Proper nouns such Palashi, Alamo, Somme, El Alamein and Stalingrad form the many checkposts of history. These places take on a quality that is more than just a location in which a major battle was lost and won. They became sites where history swivelled and was made to turn. In the case of World War 2 history, Kohima, the capital of modern Nagaland, is such a proper noun that when tapped, provides us with the forgotten story of “empires colliding in a world where high imperialism was already an anachronism, and where defeat might have profoundly altered the story of the end of the British Raj”. In this book, award-winning journalist Fergal Keane brings to life the pain, drama, courage and importance of a small band of British-Indian troops defending the remote village of Kohima in 1944 from soldiers of the 31st Infantry Division of Japan’s Imperial Army.
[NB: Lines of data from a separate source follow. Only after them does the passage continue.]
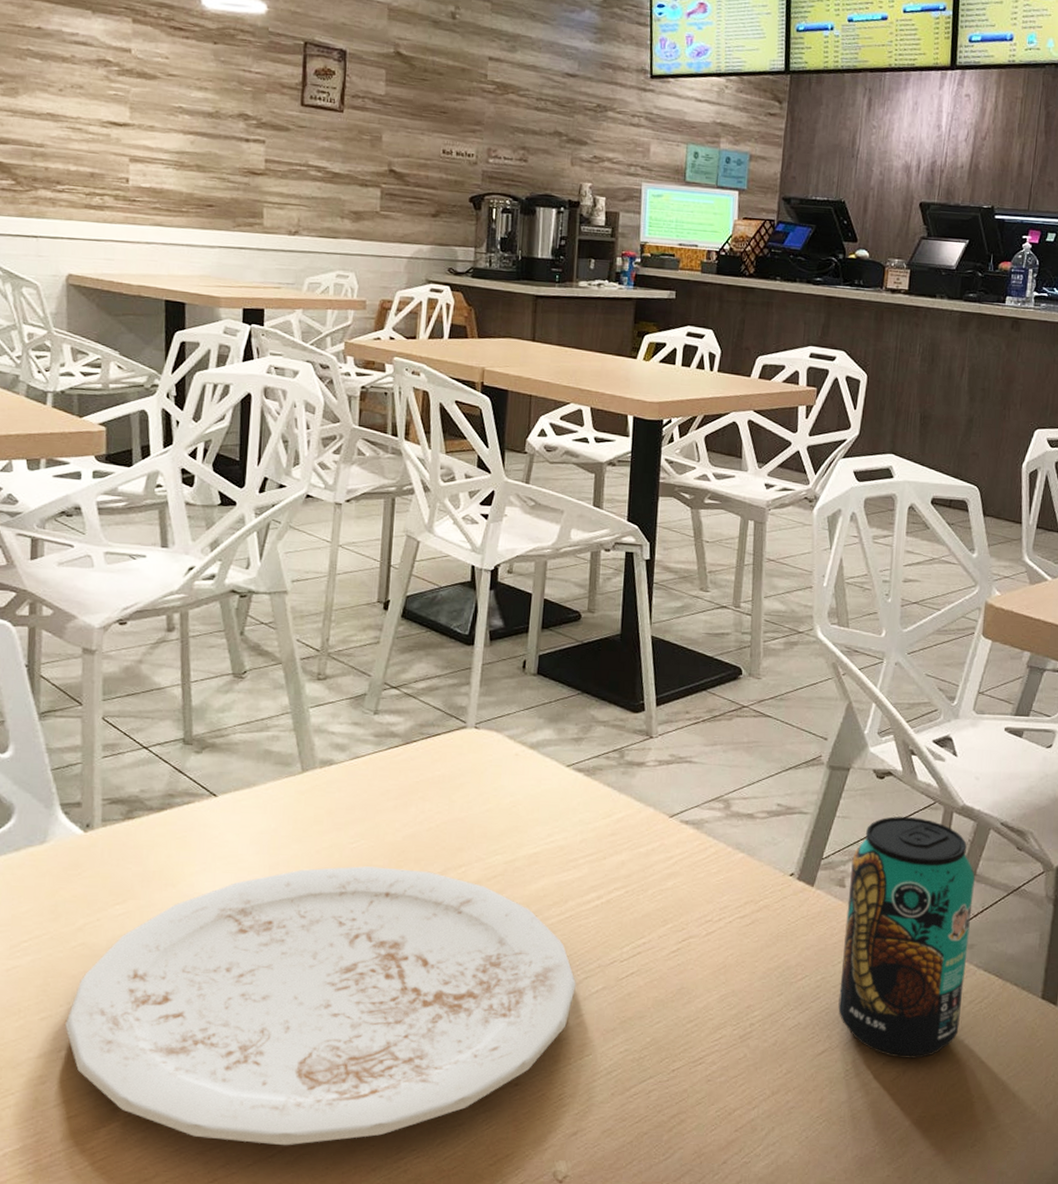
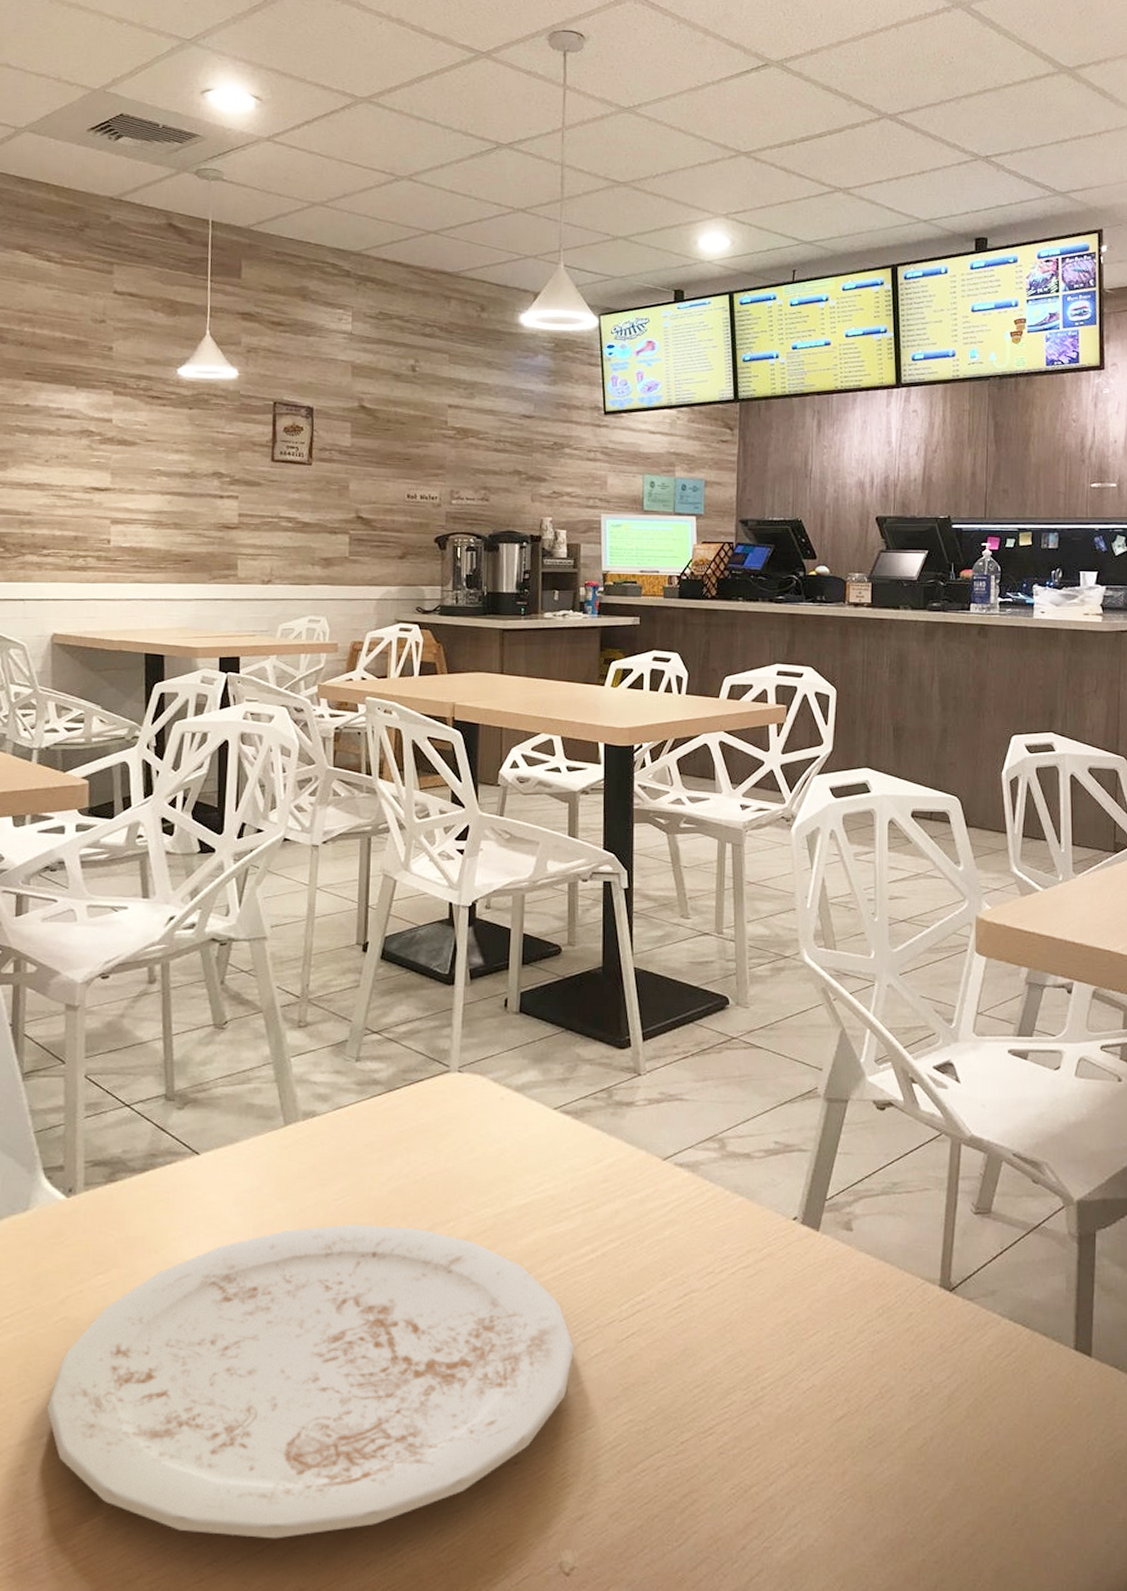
beverage can: present [838,816,975,1059] -> none [855,1151,990,1422]

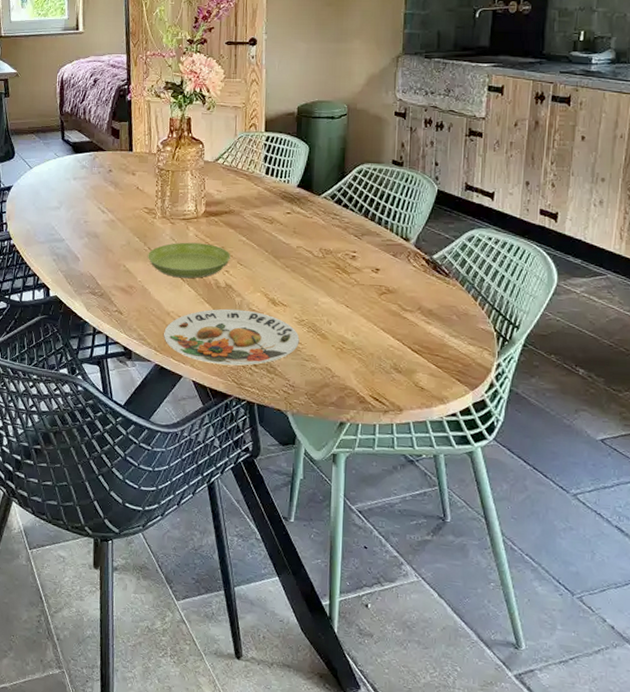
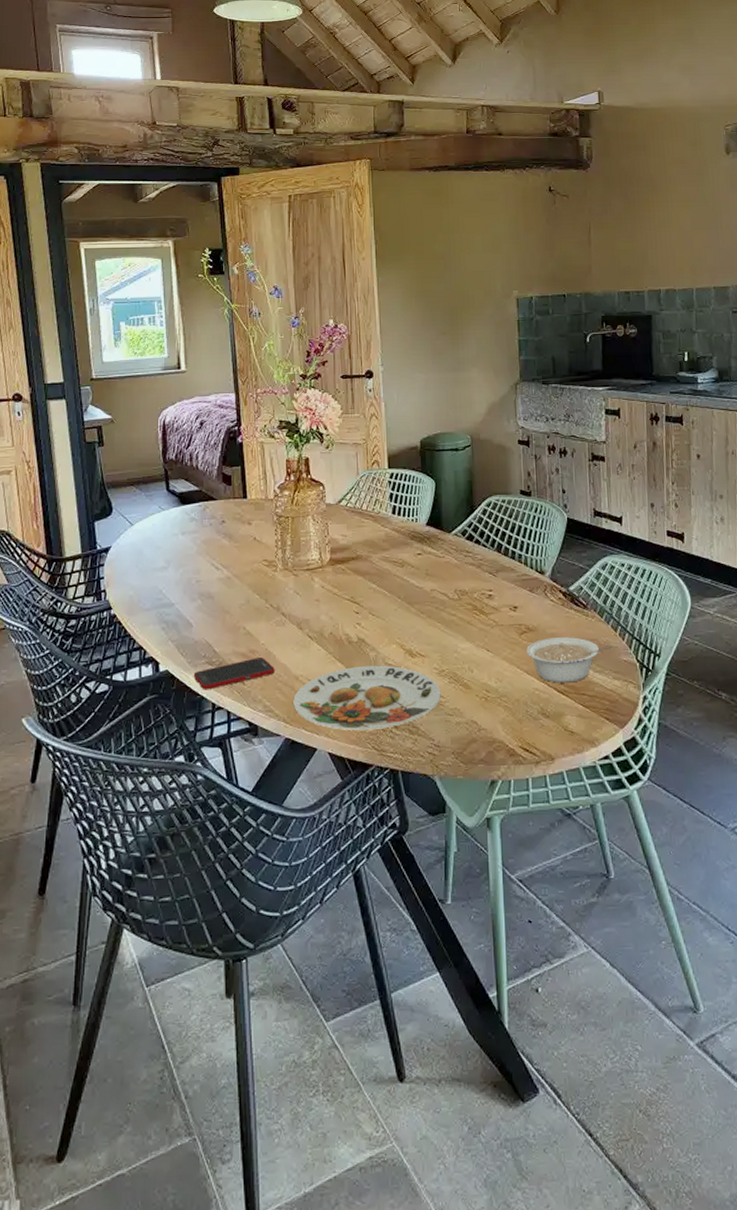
cell phone: none [78,292,149,316] -> present [193,658,275,690]
saucer: present [148,242,230,279] -> none [270,594,361,636]
legume: none [385,300,473,344] -> present [526,637,614,683]

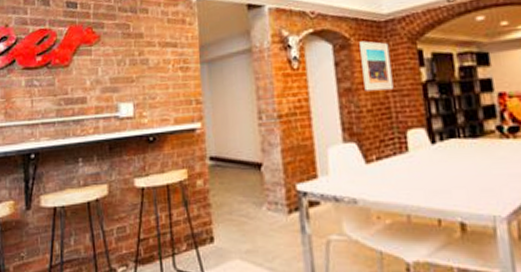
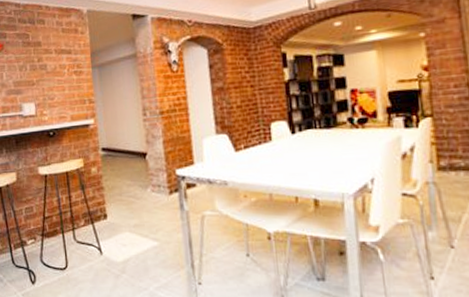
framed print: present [359,41,394,92] -> none [231,45,260,90]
The hard-won victory not only ended the Japanese march eastwards from Burma into India, but also marked a turning point in its militaristic designs. Keane details the two-week siege in March 1944, providing illuminating pictures of soldiers and their leaders in the theatre of war. In this, he swivels his viewfinder to capture British, Japanese and Indian narratives. Keane has done to ‘forgotten’ Kohima, what Anthony Beevor had done to Stalingrad.

The siege of Kohima is also an important chapter in Indian history. As Keane points out, “The battle was fought on the territory of a tribal people loyal to the Raj, but whose fate is one of the most haunting strands of this narrative.”